Marty Dick · Ständerat · 2005-10-05
Marty Dick · Ständerat · Tessin · Freisinnig-demokratische Fraktion · 2005-10-05
Wortprotokoll
Il y a quelques jours, nous avons débattu de la loi sur le marché intérieur. La philosophie de cette révision était de lever des obstacles, de créer une plus grande flexibilité, et aussi de savoir assumer quelques risques. Lorsque nous avons aboli - parce que nous l'avons fait! - les conditions d'accès à la profession de restaurateur, il est évident que nous avons pris quelques risques.
Alors aujourd'hui, je pense que pour garder cette cohérence, nous devrions appliquer les mêmes principes. Nous avons approuvé les accords de Schengen/Dublin, qui seront appliqués dans quelque temps, et on demande simplement que les touristes chinois qui arrivent jusqu'à notre frontière avec un visa Schengen puissent entrer en Suisse sans demander un visa suisse, chose qu'ils ne devront plus faire dans quelque temps, comme nous l'avons vu.
Aujourd'hui déjà, de nombreux groupes de Chinois arrivent du côté français du lac Léman et ne rentrent pas en Suisse; des Chinois de passage à Milan ne viennent pas au Tessin, parce que ça entraîne 200 francs de frais supplémentaires pour une famille. Je pense que la créativité, la flexibilité que l'on demande aujourd'hui aux entrepreneurs, on pourrait l'exiger des fonctionnaires fédéraux et du Conseil fédéral.
Les Chinois surtout, comme les Asiatiques en général, sont des gens qui, parce qu'ils voyagent rarement, dépensent beaucoup d'argent. Une petite partie seulement de leur argent sert à payer l'hôtel, le reste étant dépensé dans les commerces, notamment pour acheter des articles de luxe. Donc, cela sert les intérêts de notre économie. Les impulsions que cela donne à notre économie sont bien plus importantes que les conséquences sur le plan économique, sur la croissance, qu'on aura grâce à la loi sur le marché intérieur que nous avons votée.
Alors, on dit: "Des Chinois disparaissent lors de ces voyages." S'ils disparaissent, ce n'est en tout cas pas pour rester en Suisse. Si on a quelque connaissance que ce soit de la réalité chinoise, on peut deviner que si des Chinois disparaissent, c'est pour aller dans un "Chinatown" quelque part en Europe ou ailleurs. Mais, à ma connaissance, il n'y a de "Chinatown" ni à Berne ni dans d'autres villes suisses, et pas au point de pouvoir absorber des clandestins en nombre important, surtout pas des Chinois.

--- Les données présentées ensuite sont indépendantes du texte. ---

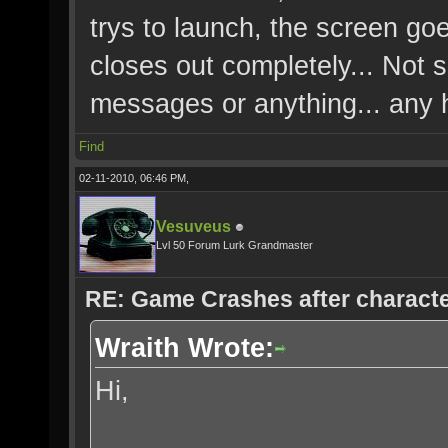
trys to launch, the screen goe
closes out completely... Not 
messages or anything... any 
Find
02-11-2010, 06:46 PM,
Vesuveus
Lvl 50 Forum Lurk Grandmaster
RE: Game Crashes after characte
Wraith Wrote:
Hi,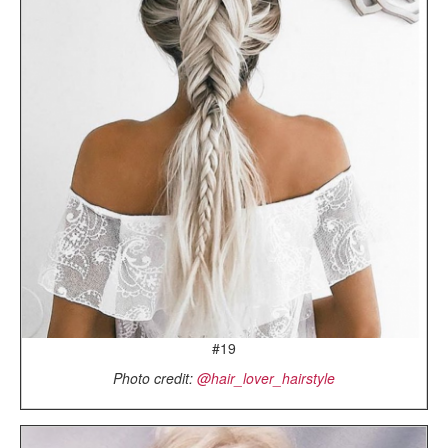
#19
Photo credit:
@hair_lover_hairstyle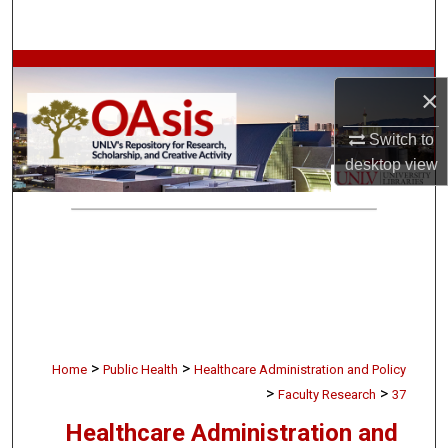
Search
Browse Collections
×
My Account
Switch to
desktop
view
About
Digital Commons Network™
>
>
Home
Public Health
Healthcare Administration and Policy
>
>
Faculty Research
37
Healthcare Administration and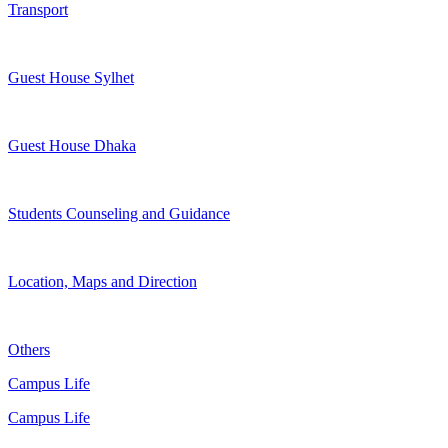
Transport
Guest House Sylhet
Guest House Dhaka
Students Counseling and Guidance
Location, Maps and Direction
Others
Campus Life
Campus Life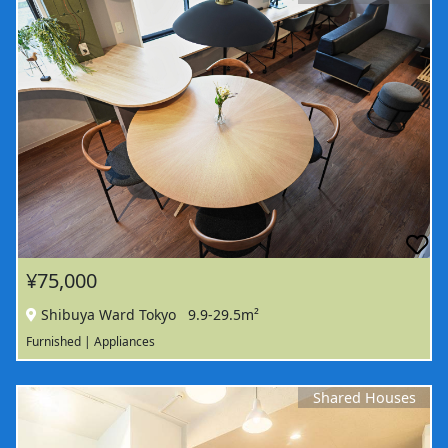
¥75,000
Shibuya Ward Tokyo
9.9-29.5m²
Furnished | Appliances
Shared Houses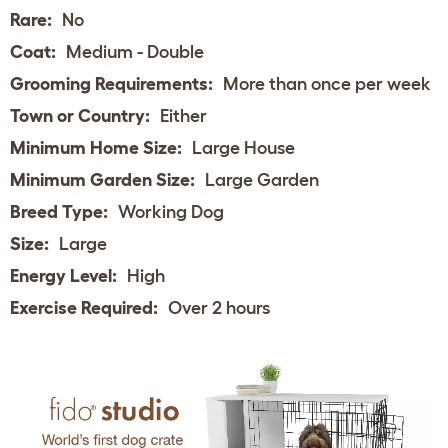
Rare:
No
Coat:
Medium - Double
Grooming Requirements:
More than once per week
Town or Country:
Either
Minimum Home Size:
Large House
Minimum Garden Size:
Large Garden
Breed Type:
Working Dog
Size:
Large
Energy Level:
High
Exercise Required:
Over 2 hours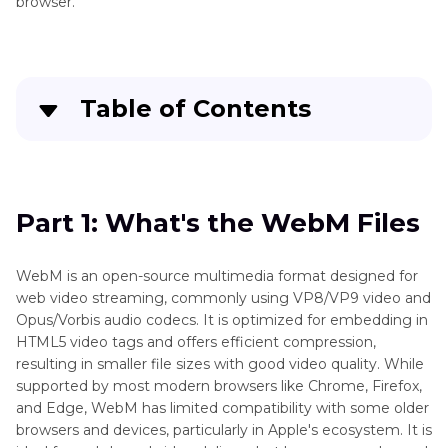
browser.
Table of Contents
Part 1
: What's the WebM Files
Part 2
: Professional WebM to MP4 Converter on
Part 1: What's the WebM Files
Windows and Mac
WebM is an open-source multimedia format designed for
Part 3
: Convert WebM to MP4 Free
web video streaming, commonly using VP8/VP9 video and
Opus/Vorbis audio codecs. It is optimized for embedding in
Part 4
: Convert WebM to MP4 Online
HTML5 video tags and offers efficient compression,
resulting in smaller file sizes with good video quality. While
Part 5
: Use FFmpeg Convert WebM to MP4
supported by most modern browsers like Chrome, Firefox,
and Edge, WebM has limited compatibility with some older
Part 6
: FAQs about WebM to MP4 Converter
browsers and devices, particularly in Apple's ecosystem. It is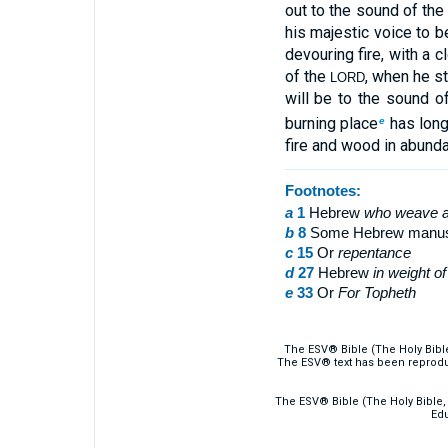
out to the sound of the
his majestic voice to b
devouring fire, with a 
of the
, when he st
LORD
will be to the sound o
burning place
has long
e
fire and wood in abunda
Footnotes:
a
1
Hebrew
who
weave a
b
8
Some Hebrew manuscri
c
15
Or
repentance
d
27
Hebrew
in
weight of 
e
33
Or
For
Topheth
The ESV® Bible (The Holy Bibl
The ESV® text has been reprodu
The ESV® Bible (The Holy Bible, 
Edu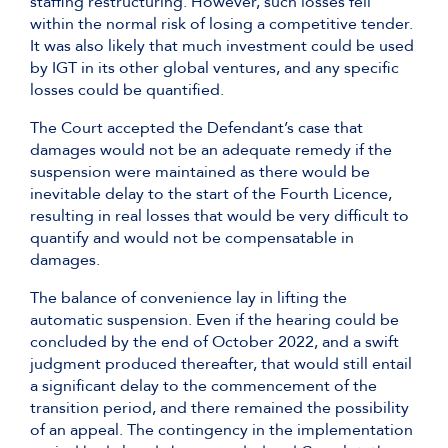
staffing restructuring. However, such losses fell
within the normal risk of losing a competitive tender.
It was also likely that much investment could be used
by IGT in its other global ventures, and any specific
losses could be quantified.
The Court accepted the Defendant’s case that
damages would not be an adequate remedy if the
suspension were maintained as there would be
inevitable delay to the start of the Fourth Licence,
resulting in real losses that would be very difficult to
quantify and would not be compensatable in
damages.
The balance of convenience lay in lifting the
automatic suspension. Even if the hearing could be
concluded by the end of October 2022, and a swift
judgment produced thereafter, that would still entail
a significant delay to the commencement of the
transition period, and there remained the possibility
of an appeal. The contingency in the implementation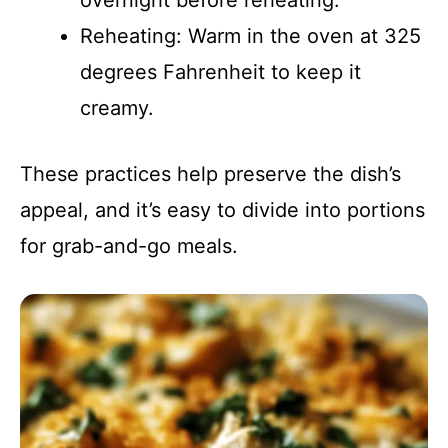
overnight before reheating.
Reheating: Warm in the oven at 325
degrees Fahrenheit to keep it
creamy.
These practices help preserve the dish’s
appeal, and it’s easy to divide into portions
for grab-and-go meals.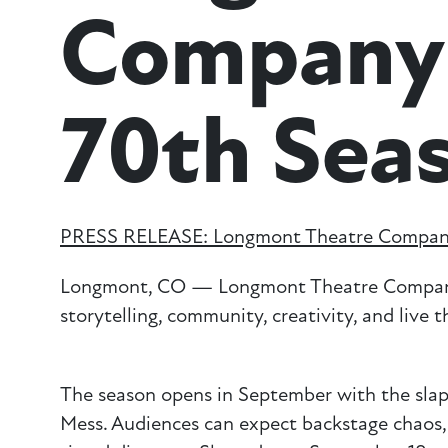
Company
70th Sea
PRESS RELEASE: Longmont Theatre Compan
Longmont, CO — Longmont Theatre Company p
storytelling, community, creativity, and live 
The season opens in September with the slap
Mess. Audiences can expect backstage chaos, c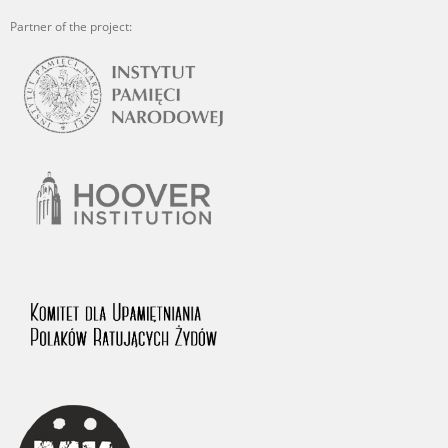
Partner of the project: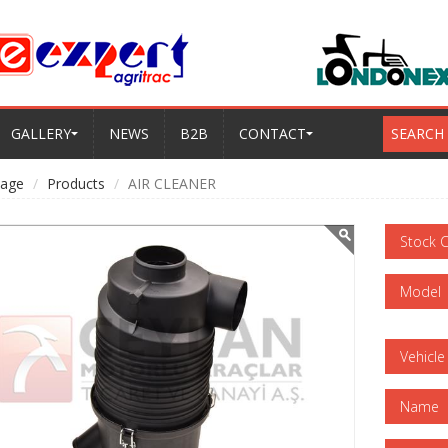
GALLERY
NEWS
B2B
CONTACT
SEARCH
age
Products
AIR CLEANER
Stock 
Model
Vehicle
Name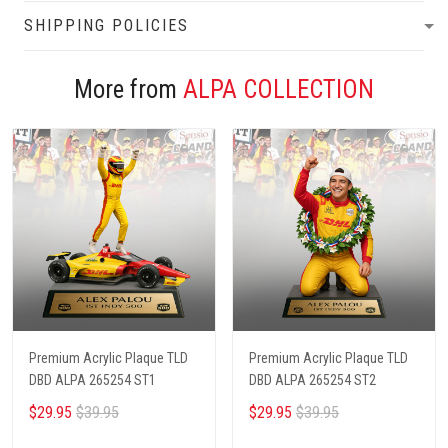
SHIPPING POLICIES
More from
ALPA COLLECTION
Premium Acrylic Plaque TLD
Premium Acrylic Plaque TLD
DBD ALPA 265254 ST1
DBD ALPA 265254 ST2
$29.95
$39.95
$29.95
$39.95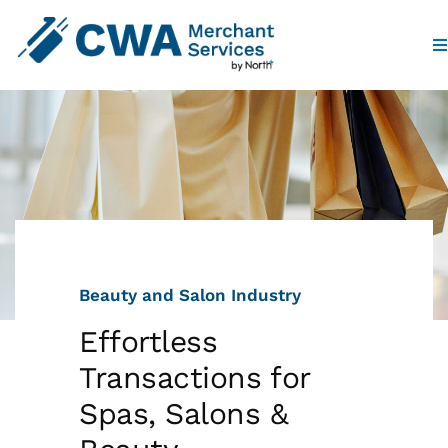
To
Na
Home
Products
Industries
Beauty and Salon Industry
Partners
Effortless
Who We Are
Transactions for
Spas, Salons &
Contact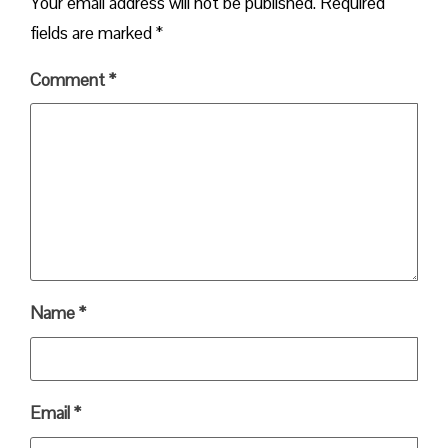
Your email address will not be published.
Required
fields are marked
*
Comment
*
Name
*
Email
*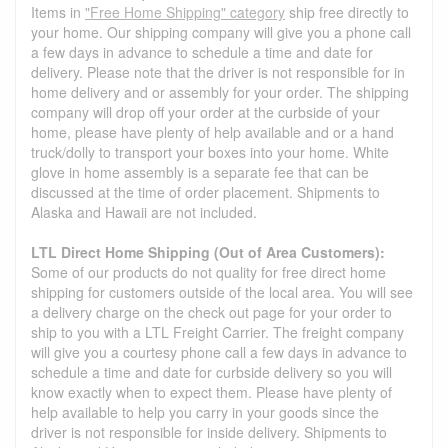
Items in
"Free Home Shipping" category
ship free directly to
your home. Our shipping company will give you a phone call
a few days in advance to schedule a time and date for
delivery. Please note that the driver is not responsible for in
home delivery and or assembly for your order. The shipping
company will drop off your order at the curbside of your
home, please have plenty of help available and or a hand
truck/dolly to transport your boxes into your home. White
glove in home assembly is a separate fee that can be
discussed at the time of order placement. Shipments to
Alaska and Hawaii are not included.
LTL Direct Home Shipping (Out of Area Customers):
Some of our products do not quality for free direct home
shipping for customers outside of the local area. You will see
a delivery charge on the check out page for your order to
ship to you with a LTL Freight Carrier. The freight company
will give you a courtesy phone call a few days in advance to
schedule a time and date for curbside delivery so you will
know exactly when to expect them. Please have plenty of
help available to help you carry in your goods since the
driver is not responsible for inside delivery. Shipments to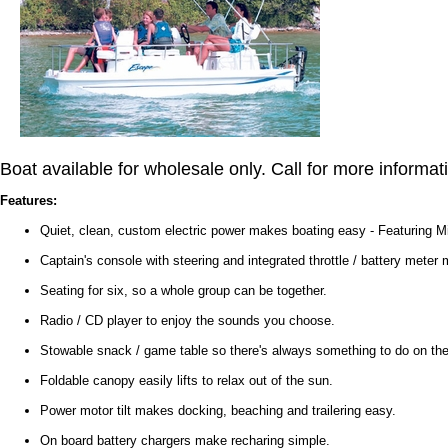
Boat available for wholesale only. Call for more informat
Features:
Quiet, clean, custom electric power makes boating easy - Featuring
Captain's console with steering and integrated throttle / battery meter
Seating for six, so a whole group can be together.
Radio / CD player to enjoy the sounds you choose.
Stowable snack / game table so there's always something to do on the
Foldable canopy easily lifts to relax out of the sun.
Power motor tilt makes docking, beaching and trailering easy.
On board battery chargers make recharing simple.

Je pense que le risque que cela implique est peu important. Ce risque me paraît tout à fait supportable par rapport aux avantages dont nous pouvons bénéficier. C'est l'avis du Conseil national qui a accepté la motion Darbellay à une grande majorité. Notre commission s'y oppose, mais, si j'ai bien compris, par 5 voix, ce qui ne représente même pas la moitié de ses membres. Je pense donc que nous pouvons avoir bonne conscience en adoptant la motion.
Pour ce qui concerne le risque, je dois dire que ce sont des voyages organisés. Par conséquent, nos organisations touristiques et hôtelières sont toujours intéressées de savoir qui est leur partenaire chinois. Là aussi, nous avons une certaine garantie que nos hôteliers, nos bureaux de voyages et nos agences touristiques choisissent leurs partenaires de façon scrupuleuse. D'ailleurs, les bureaux de Suisse Tourisme à Pékin et à Shanghai apportent leur soutien aux agences suisses qui collaborent avec les bureaux chinois pour leur donner tous les renseignements souhaités quant à la fiabilité de leurs partenaires.
Je vous prie de soutenir la proposition Hess Hans d'adopter la motion.